> JOB
Among the entries below, copy every line that carries the word "modern".

[Records from a collection]

Segment Open

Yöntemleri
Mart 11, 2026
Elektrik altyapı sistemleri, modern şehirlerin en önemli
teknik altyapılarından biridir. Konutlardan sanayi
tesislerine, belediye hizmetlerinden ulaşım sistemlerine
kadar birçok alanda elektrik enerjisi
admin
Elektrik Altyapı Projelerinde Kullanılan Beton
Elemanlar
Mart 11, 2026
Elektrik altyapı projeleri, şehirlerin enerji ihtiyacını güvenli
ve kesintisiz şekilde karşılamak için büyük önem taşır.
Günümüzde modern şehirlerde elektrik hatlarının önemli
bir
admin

Segment Closed

> SOLUTION TO THIS PROBLEM
Elektrik altyapı sistemleri, modern şehirlerin en önemli
Günümüzde modern şehirlerde elektrik hatlarının önemli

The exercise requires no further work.